Tag Archives: zombies

Zombie Nation by Miz Pink

So I was visiting my sister and noticed her stack of zombie novels on the desk. I guess zombies have been popular for  a while since there in plenty of horror flicks now and going back to what, the 70s? But I hadn’t realized it was such a fertile genre for printed fiction as well lately. My sister even says there was a short lived comic series that turned Spiderman and Wolverine and most of the other superheroes in those comics into zombies.

As we talked and as I thought about it later it wasn’t hard to see why zombies are popular. Sure we get excited about vampires too because there’s that taboo sexiness goth mind control thing going on. Probably some oral sex connotations too really. But zombies are popular for a whole other reason I think. They are mindless creatures that typically shamble around and overwhelm society and consume out of some imperative that has nothing to do with staying alive since…well, they’re dead right?
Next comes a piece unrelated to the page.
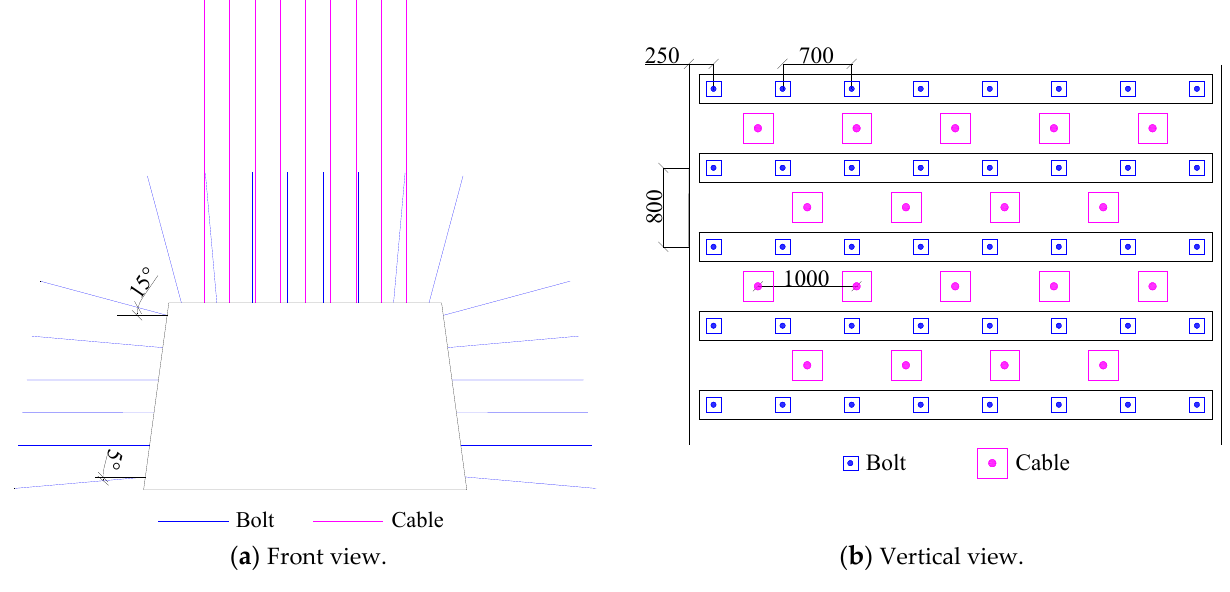
Figure 5. Schematic diagram of roadway support.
Isn’t that what we’ve been for too long in this country? Mindlessly following everyone else around us and consuming for the sake of consumption. We’ve been rotting like corpses (or at least our lives have been rotting from the inside out) and yet we motor on with our endless hunger.
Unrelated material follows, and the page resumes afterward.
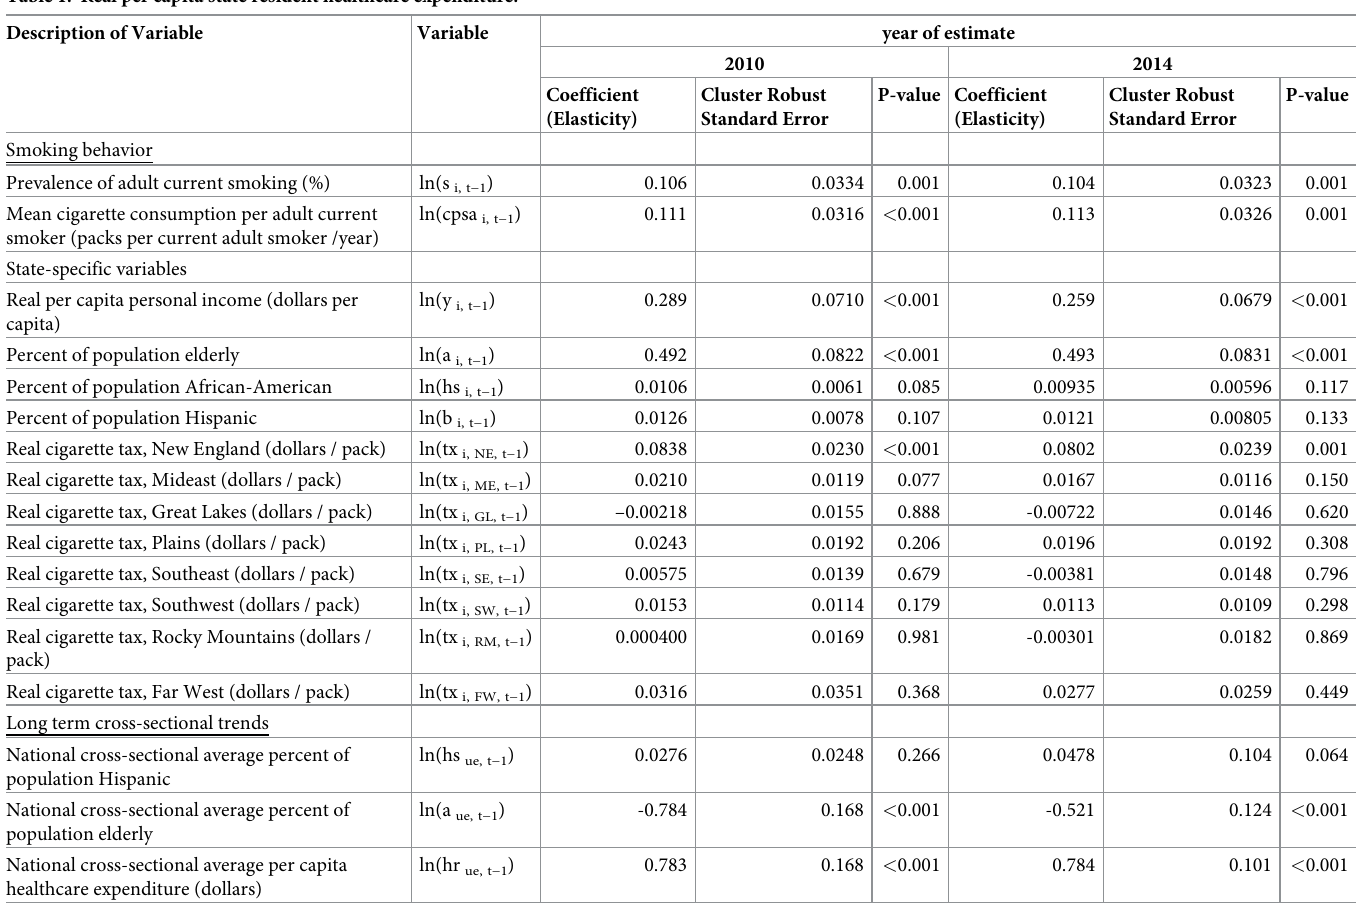
Table 1. Real per capita state resident healthcare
Zombies are what we fear I guess. But I don’t think too many people realized they have been a mirror for our own selves. We fear having our brains eaten by zombies but many of us joined their ranks long ago and just never noticed.

I hope hope hope that the events that started with us elected a new leadership with functioning brain cells signals and end to our brain-eating zombie days. I like to think this is our moment where we take back the world from the zombies and when we give up our own zombieness to become fully realized humans again.

In short I hope that zombies can just go back to being another monster like the wolfman or the mummy. Something that doesn’t mean anything except some thrills and chills on screen instead of being something that bears metaphorical witness to our own hellish shortcomings as a society and as humans.